Are you an acquaintance of this colorful dude?

tumblr_mdezq3weOc1rhvtaoo1_500.gif





It is nice to see you back on the boards by the way. I feared that " :mad: " was going to be the last I'd hear from you.
I was just going to delete (a la Beck) my post hoc apology, as it seemed to either not reach you, my intended recipient, or it had gone out too late, and had fallen on ears deaf to my excuses and red with anger.
 
It is nice to see you back on the boards by the way. I feared that " :mad: " was going to be the last I'd hear from you.
I was just going to delete (a la Beck) my post hoc apology, as it seemed to either not reach you, my intended recipient, or it had gone out too late, and had fallen on ears deaf to my excuses and red with anger.

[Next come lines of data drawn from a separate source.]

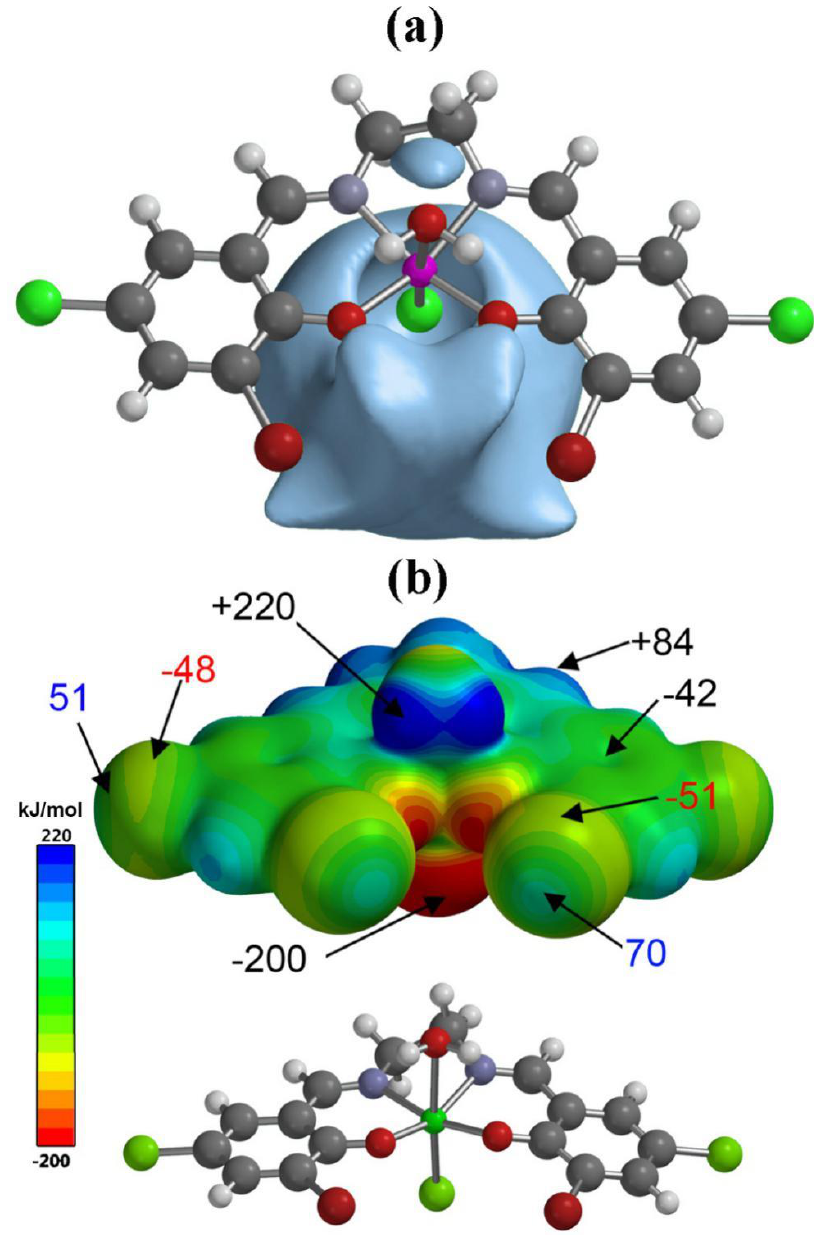
Figure 5. Molecular surface plot of the title compound: ( a ) electrostatic potential surface and ( b ) molecular electrostatic potential (MEP) surface of compound 1. The MEP values at selected points are given in kJ/mol −1 .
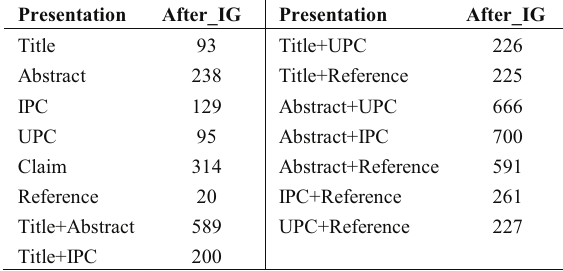
Table 2. Attribute number after feature selection with IG.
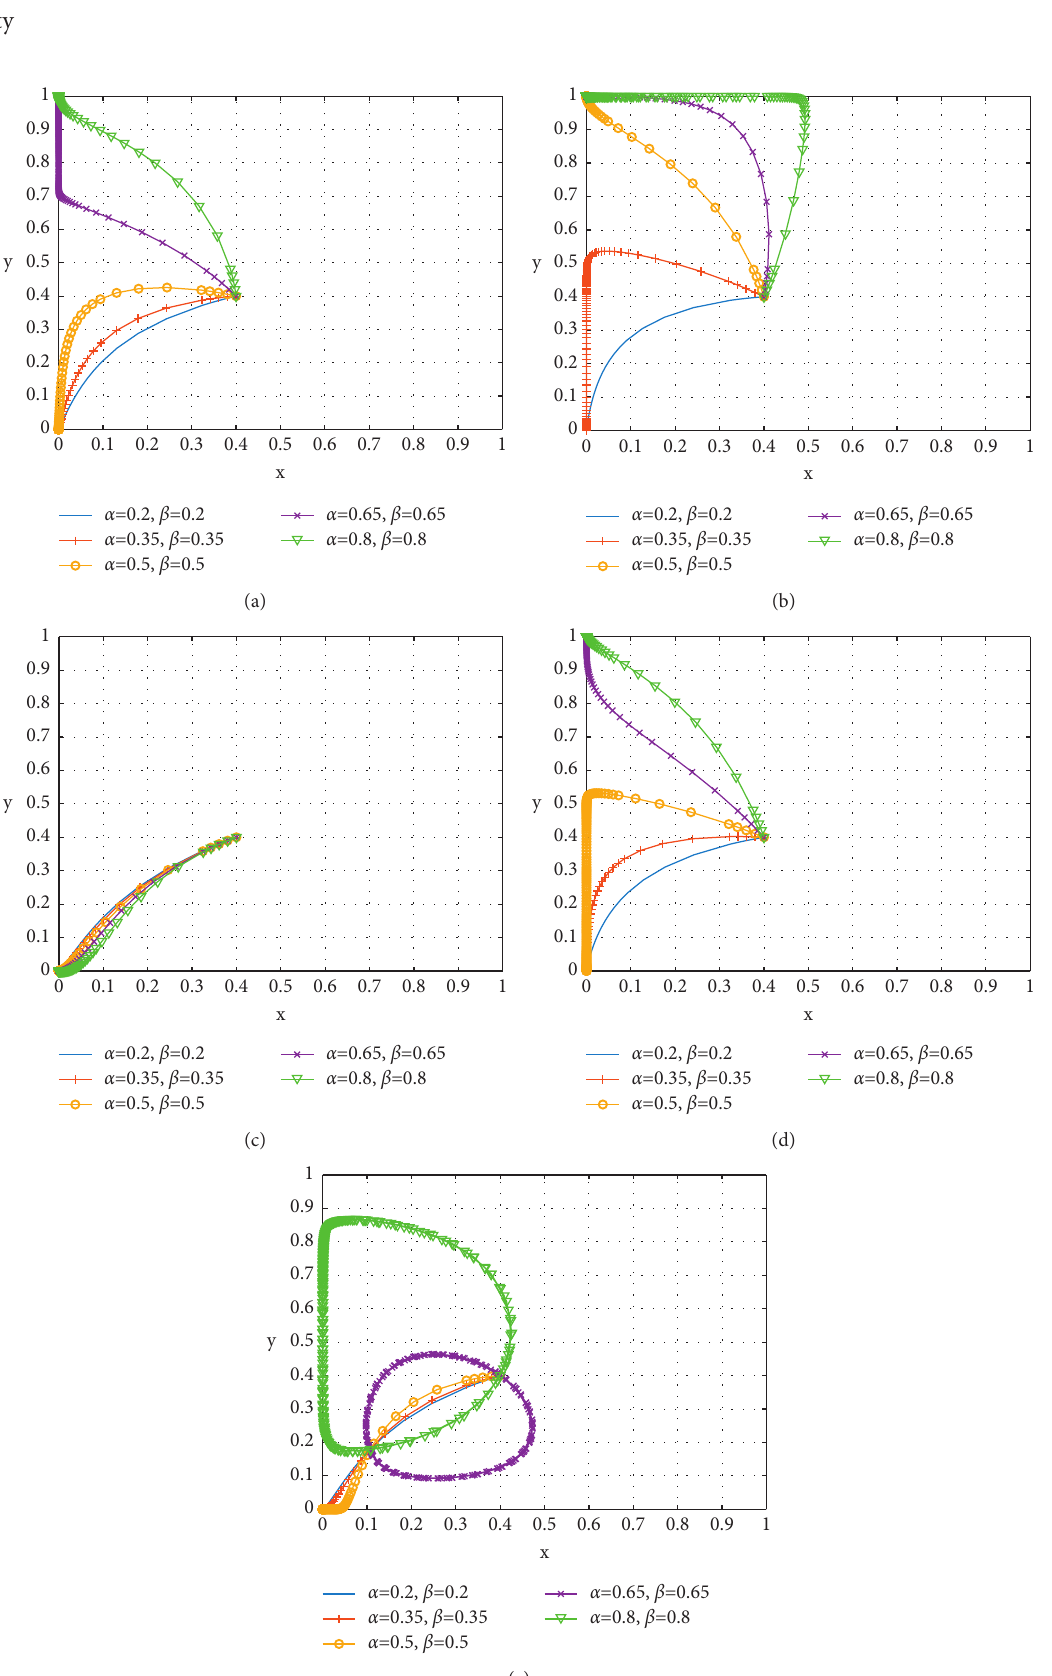
� 0 , A � 0. (b) A � − 1 , A � − 1. p s p s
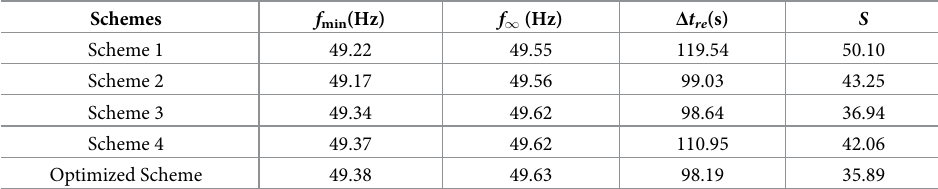
Table 15. Simulation analysis results for different schemes (Case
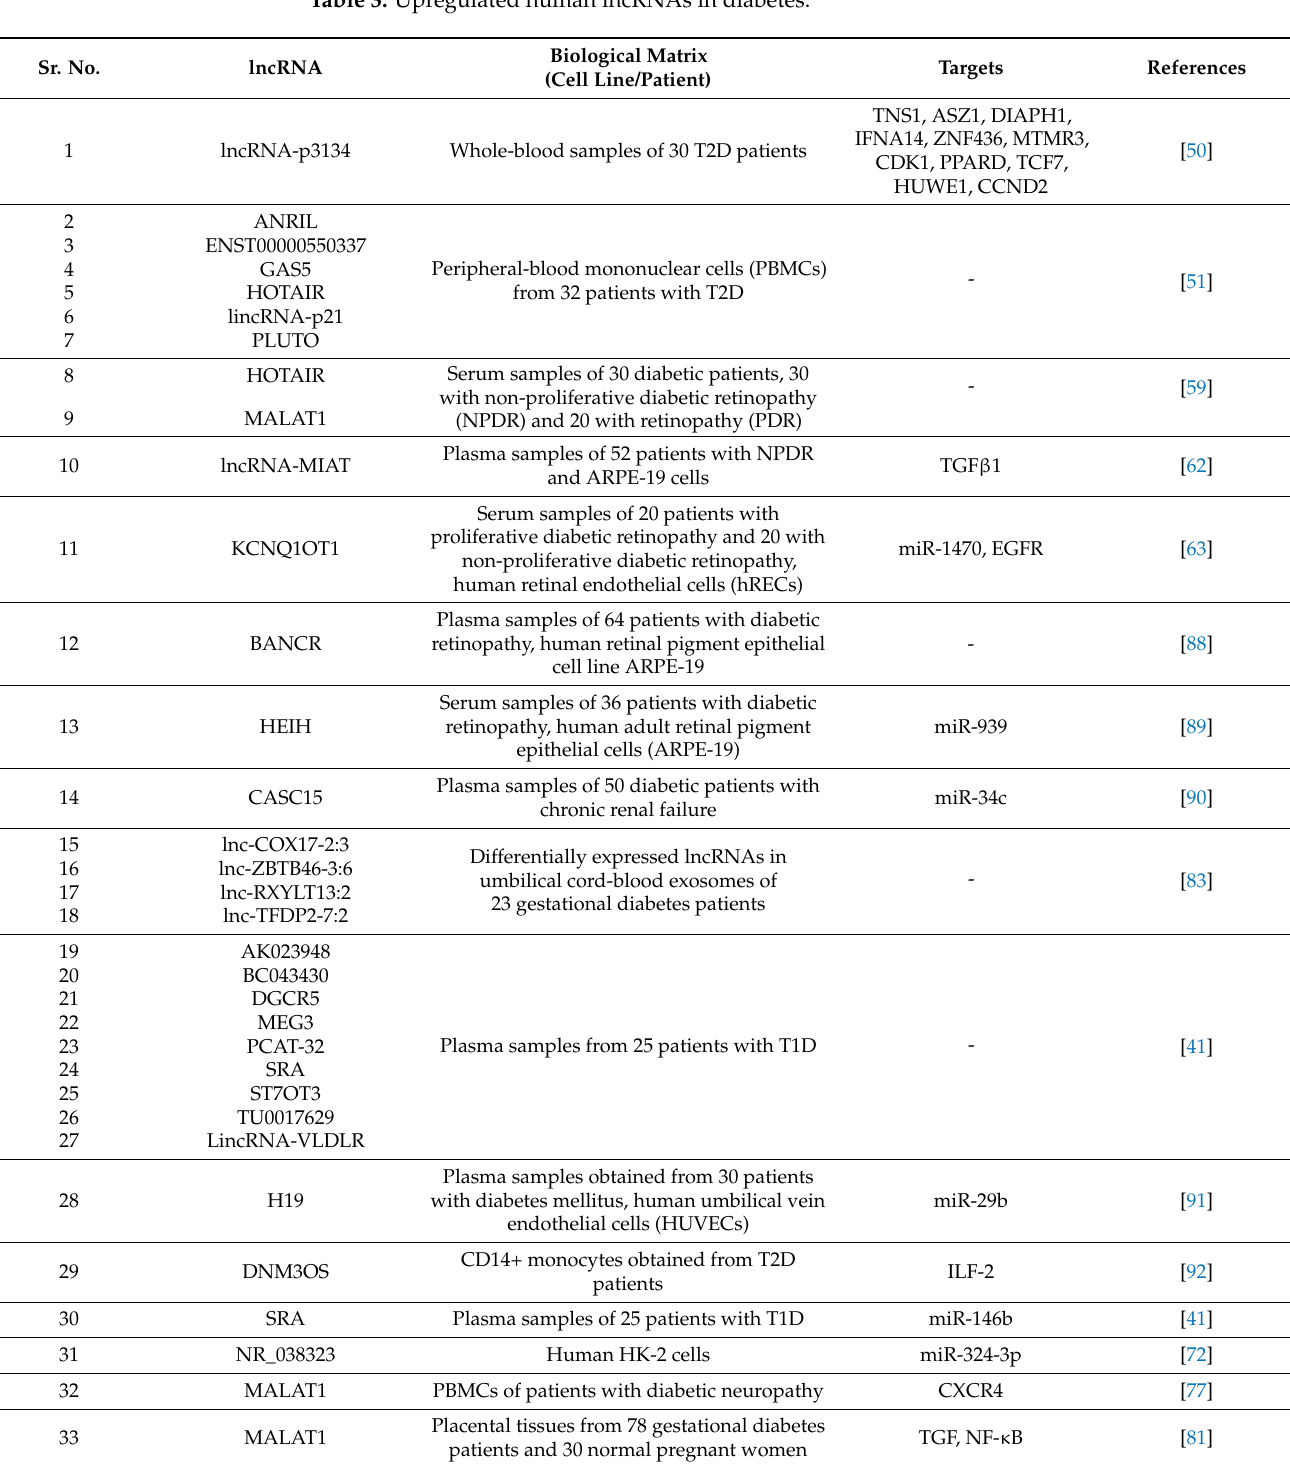
Table 3. Upregulated human lncRNAs in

You are not to be worried my dear friend Emerson. I have been busy doing the things that I do- baking pies for widows, taking orphans to the park, rescuing kittens from trees, pulling Timmy from the well, etc. I meant to respond to your apology, but it slipped my mind. I was too busy doing other things. MMMMMMBRBRBRBRBMEMMEMDMEBD.
 
You are not to be worried my dear friend Emerson. I have been busy doing the things that I do- baking pies for widows, taking orphans to the park, rescuing kittens from trees, pulling Timmy from the well, etc. I meant to respond to your apology, but it slipped my mind. I was too busy doing other things. MMMMMMBRBRBRBRBMEMMEMDMEBD.
You can do all of those things while snuggled in RS's ample bosom? I AM impressed!
 
The bosom is a very jealous animal. It requires one's full attention, and nothing can detract from that attention - unless of course, it is diverting attention to other areas of the (same) body.
 
I find the tiny hair sticking out of that boob, VERY distracting.
HAHAHA! I thought the hair was a cat hair on my monitor! Thanks for pointing that out. lol

Hubby didn't realize it was even a boob. I think he may be sick.
 
:D Great minds!

Beachie, your hubby clearly needs to inspect more bosoms!
Oh, he'd love to. He just isn't allowed. :D I'll allow him to inspect your ample bosoms, though. Are you volunteering?

In all fairness, he *was* on the other end of the counter, so he was kinda far away.
 
Thank you. Let me try this again. That might be a bit p.r.o.b.lematic. Geez. We can type all sorts of obscenities here, but pr*blematic is pr*blematic?!? Okaaaaaaaay then.